MarketingSherpa Video Archive

How Marketers Can Use Behavioral Economics to Guide Customer Decision Making and Drive ROI

Kelly Peters, CEO and co-founder, BEworks

Many organizations make decisions based on outdated assumptions about their customers’ needs. They believe that if they present more product information, consumers will value them; if they offer cash incentives, consumers will respond; or if they add more choice, consumers will buy.

However, in the last few decades, behavioral scientists have identified many ways in which people deviate from these assumptions. We don’t always follow through with what we say we will; we’re motivated by more than just money, and too much choice can actually hinder decision making.

BEworks, according to Kelly Peters, its CEO and co-founder, is all about “taking the insights of behavioral science, so the interdisciplinary psychology of judgement and decision-making, and bringing that to light. Bringing that insight to our business challenges.” 

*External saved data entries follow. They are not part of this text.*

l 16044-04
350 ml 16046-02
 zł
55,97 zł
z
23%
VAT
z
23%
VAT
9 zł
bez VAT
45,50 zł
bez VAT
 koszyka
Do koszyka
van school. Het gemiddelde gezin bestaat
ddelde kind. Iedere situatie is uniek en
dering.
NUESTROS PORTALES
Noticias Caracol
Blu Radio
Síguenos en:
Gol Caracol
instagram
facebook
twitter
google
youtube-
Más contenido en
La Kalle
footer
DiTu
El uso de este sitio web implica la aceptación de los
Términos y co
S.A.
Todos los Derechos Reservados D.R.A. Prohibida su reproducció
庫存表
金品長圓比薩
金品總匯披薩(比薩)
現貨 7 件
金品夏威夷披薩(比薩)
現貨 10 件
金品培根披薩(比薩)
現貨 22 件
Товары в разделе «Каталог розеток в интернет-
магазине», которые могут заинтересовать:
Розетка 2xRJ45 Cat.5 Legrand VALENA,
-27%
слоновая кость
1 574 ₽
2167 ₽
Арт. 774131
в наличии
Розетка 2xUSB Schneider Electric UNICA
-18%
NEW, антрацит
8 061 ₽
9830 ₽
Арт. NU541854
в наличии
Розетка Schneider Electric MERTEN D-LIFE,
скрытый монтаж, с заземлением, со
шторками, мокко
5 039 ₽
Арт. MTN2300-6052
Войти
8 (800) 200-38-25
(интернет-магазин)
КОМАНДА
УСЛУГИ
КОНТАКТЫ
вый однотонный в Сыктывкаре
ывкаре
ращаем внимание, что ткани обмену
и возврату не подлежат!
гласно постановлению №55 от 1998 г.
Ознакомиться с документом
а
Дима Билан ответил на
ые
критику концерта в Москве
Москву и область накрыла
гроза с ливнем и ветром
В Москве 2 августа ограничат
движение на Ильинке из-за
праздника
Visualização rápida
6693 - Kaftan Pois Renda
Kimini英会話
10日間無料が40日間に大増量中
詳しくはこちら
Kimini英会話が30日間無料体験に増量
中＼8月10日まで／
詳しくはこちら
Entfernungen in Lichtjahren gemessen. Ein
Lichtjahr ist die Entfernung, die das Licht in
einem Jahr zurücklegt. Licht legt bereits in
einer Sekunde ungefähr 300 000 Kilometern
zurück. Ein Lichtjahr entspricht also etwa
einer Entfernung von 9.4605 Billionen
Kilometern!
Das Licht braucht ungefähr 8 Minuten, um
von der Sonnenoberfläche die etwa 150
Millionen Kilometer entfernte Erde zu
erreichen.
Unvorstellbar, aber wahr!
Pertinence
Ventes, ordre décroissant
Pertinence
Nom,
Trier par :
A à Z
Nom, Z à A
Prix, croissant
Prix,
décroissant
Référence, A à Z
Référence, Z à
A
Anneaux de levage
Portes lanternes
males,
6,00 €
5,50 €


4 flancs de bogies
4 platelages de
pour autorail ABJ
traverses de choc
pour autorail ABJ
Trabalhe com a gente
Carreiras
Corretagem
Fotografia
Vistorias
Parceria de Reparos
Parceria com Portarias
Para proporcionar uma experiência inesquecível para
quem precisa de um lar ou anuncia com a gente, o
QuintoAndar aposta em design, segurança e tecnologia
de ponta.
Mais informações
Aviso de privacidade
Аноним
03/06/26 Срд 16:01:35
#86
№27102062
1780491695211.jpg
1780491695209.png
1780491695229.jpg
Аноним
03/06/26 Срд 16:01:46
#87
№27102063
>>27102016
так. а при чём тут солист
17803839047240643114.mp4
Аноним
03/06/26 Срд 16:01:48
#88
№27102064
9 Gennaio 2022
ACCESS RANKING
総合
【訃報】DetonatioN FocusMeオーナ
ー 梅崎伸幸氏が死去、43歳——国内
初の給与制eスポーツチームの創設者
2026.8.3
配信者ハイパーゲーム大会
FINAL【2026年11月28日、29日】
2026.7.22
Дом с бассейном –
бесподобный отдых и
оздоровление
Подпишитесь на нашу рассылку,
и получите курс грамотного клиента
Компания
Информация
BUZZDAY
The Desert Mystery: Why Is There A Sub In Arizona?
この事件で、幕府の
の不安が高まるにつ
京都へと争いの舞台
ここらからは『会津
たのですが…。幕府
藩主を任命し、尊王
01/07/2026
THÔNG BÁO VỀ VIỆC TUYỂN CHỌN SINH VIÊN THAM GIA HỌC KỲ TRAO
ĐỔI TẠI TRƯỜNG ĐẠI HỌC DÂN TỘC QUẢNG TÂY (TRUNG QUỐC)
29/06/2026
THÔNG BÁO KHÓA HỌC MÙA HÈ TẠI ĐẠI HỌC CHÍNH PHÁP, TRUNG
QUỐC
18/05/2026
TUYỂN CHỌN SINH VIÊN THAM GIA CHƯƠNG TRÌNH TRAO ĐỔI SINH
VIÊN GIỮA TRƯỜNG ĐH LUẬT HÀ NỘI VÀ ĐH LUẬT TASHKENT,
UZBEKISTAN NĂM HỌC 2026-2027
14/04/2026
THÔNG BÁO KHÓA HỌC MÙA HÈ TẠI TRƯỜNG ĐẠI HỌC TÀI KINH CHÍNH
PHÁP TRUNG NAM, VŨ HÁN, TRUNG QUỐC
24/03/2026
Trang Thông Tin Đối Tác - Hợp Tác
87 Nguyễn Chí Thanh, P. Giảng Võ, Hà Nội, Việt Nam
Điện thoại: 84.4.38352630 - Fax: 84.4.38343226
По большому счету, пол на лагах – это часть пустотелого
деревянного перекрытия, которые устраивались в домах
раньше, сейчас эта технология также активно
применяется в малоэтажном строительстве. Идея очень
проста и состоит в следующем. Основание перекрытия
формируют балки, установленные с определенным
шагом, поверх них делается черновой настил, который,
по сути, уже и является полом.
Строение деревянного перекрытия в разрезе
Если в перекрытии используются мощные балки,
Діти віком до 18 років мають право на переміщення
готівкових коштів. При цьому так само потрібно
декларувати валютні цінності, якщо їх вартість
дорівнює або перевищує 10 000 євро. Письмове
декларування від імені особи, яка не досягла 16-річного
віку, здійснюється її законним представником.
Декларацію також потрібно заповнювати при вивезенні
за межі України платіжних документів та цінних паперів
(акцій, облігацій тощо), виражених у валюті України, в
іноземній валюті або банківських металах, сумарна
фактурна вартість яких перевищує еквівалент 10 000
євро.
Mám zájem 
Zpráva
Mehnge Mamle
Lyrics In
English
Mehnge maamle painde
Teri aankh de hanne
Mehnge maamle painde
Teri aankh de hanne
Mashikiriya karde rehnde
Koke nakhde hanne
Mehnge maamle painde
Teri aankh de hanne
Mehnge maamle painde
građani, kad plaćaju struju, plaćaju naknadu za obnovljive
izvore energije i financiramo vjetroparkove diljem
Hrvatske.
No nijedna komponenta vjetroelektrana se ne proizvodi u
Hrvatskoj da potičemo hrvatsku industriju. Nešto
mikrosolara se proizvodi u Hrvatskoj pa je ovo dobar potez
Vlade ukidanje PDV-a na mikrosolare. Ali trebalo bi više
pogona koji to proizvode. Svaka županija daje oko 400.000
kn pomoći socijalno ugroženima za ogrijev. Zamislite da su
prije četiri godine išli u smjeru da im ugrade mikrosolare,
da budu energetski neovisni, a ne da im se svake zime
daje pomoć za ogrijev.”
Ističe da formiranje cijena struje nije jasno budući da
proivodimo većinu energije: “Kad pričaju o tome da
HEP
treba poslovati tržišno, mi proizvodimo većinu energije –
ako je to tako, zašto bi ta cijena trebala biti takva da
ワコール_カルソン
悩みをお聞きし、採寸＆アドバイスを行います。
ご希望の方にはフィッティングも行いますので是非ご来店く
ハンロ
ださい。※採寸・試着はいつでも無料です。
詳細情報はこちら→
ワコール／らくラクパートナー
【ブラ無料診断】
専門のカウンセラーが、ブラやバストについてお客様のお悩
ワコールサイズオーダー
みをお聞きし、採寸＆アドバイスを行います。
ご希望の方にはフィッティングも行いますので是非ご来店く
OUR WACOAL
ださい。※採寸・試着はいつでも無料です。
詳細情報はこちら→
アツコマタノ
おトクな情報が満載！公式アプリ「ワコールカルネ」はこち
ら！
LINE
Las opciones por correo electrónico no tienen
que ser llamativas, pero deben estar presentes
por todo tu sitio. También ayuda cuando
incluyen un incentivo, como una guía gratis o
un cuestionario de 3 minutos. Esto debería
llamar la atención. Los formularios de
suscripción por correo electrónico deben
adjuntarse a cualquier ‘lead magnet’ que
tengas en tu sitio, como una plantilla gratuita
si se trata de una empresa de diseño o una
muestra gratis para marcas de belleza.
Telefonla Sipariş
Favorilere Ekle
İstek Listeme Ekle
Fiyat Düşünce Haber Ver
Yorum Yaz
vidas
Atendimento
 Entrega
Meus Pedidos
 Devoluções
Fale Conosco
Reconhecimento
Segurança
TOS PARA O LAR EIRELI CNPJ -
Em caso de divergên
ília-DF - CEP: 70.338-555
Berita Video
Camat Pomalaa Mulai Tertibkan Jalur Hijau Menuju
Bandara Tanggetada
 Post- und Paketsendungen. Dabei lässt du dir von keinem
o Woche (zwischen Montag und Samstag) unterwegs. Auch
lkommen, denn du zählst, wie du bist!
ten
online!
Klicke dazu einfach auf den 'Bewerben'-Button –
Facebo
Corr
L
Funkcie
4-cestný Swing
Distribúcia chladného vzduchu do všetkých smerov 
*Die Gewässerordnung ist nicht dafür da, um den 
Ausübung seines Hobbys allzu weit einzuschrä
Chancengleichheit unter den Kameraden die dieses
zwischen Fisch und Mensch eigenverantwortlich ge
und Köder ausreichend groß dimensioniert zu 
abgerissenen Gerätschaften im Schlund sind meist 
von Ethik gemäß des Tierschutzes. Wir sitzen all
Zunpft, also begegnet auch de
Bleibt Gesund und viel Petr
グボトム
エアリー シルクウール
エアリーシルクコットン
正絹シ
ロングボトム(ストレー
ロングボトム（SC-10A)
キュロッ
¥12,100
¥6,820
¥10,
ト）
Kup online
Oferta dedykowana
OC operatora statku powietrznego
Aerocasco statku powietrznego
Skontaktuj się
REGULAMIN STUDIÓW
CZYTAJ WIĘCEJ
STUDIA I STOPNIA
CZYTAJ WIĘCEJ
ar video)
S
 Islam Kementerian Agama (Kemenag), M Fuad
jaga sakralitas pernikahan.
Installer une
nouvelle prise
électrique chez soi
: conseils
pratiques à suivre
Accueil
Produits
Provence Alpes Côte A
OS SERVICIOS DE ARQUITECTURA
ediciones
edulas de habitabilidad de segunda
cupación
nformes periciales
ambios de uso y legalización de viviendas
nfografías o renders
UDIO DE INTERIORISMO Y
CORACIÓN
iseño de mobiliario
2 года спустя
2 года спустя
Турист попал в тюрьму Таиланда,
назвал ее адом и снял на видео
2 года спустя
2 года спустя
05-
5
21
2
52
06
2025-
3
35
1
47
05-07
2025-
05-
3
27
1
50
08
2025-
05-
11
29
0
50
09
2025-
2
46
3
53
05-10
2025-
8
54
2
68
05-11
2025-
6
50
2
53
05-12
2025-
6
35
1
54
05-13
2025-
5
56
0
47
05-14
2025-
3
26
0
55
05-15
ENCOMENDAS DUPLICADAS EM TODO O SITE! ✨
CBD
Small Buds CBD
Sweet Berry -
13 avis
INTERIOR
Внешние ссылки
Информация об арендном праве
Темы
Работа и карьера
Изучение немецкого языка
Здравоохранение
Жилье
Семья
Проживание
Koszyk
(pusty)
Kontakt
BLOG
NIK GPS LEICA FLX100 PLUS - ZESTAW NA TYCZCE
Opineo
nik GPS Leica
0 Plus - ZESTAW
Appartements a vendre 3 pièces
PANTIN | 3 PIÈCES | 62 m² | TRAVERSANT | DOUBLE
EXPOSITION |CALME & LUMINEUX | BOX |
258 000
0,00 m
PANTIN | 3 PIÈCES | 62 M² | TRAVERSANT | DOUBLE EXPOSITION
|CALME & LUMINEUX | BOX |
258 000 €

Getting into the consumer mindset, she said, is a challenge for marketers to overcome. To do that, marketers must build a process and then walk through it from the customer’s point of view.

“What are the decisions we’re expecting people to make? And what are the enablers and barriers to those decisions? And once you start to slog through the weeds, you’re going to start to find, ‘this is where we’re overwhelming people,’” she said.

In this session, Peters covers how to leverage recent insights gained from behavioral data to drive ROI in real-world marketing scenarios. She walks through the method to understanding the customer decision process, in order to meet needs before the purchase point.